● Exercise aim
The answer is the full set of records below, transcribed exactly.

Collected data
>>
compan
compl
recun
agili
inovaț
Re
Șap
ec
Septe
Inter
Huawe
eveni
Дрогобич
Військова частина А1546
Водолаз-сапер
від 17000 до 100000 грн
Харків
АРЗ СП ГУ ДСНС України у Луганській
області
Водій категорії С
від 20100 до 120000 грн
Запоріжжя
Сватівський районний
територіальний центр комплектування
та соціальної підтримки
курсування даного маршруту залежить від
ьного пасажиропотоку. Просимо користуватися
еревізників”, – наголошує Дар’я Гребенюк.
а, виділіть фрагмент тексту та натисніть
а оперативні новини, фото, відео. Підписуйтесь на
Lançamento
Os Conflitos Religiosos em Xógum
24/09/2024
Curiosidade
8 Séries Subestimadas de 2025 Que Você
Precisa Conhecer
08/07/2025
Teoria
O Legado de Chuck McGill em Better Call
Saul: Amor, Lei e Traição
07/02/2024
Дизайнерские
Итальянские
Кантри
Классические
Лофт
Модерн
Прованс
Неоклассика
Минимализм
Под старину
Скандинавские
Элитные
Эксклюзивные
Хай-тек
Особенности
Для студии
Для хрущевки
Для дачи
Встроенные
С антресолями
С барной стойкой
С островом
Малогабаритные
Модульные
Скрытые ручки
<<
● Problem solution
compan
compl
recun
agili
inovaț
Re
Șap
ec
Septe
Inter
Huawe
eveni
Дрогобич
Військова частина А1546
Водолаз-сапер
від 17000 до 100000 грн
Харків
АРЗ СП ГУ ДСНС України у Луганській
області
Водій категорії С
від 20100 до 120000 грн
Запоріжжя
Сватівський районний
територіальний центр комплектування
та соціальної підтримки
курсування даного маршруту залежить від
ьного пасажиропотоку. Просимо користуватися
еревізників”, – наголошує Дар’я Гребенюк.
а, виділіть фрагмент тексту та натисніть
а оперативні новини, фото, відео. Підписуйтесь на
Lançamento
Os Conflitos Religiosos em Xógum
24/09/2024
Curiosidade
8 Séries Subestimadas de 2025 Que Você
Precisa Conhecer
08/07/2025
Teoria
O Legado de Chuck McGill em Better Call
Saul: Amor, Lei e Traição
07/02/2024
Дизайнерские
Итальянские
Кантри
Классические
Лофт
Модерн
Прованс
Неоклассика
Минимализм
Под старину
Скандинавские
Элитные
Эксклюзивные
Хай-тек
Особенности
Для студии
Для хрущевки
Для дачи
Встроенные
С антресолями
С барной стойкой
С островом
Малогабаритные
Модульные
Скрытые ручки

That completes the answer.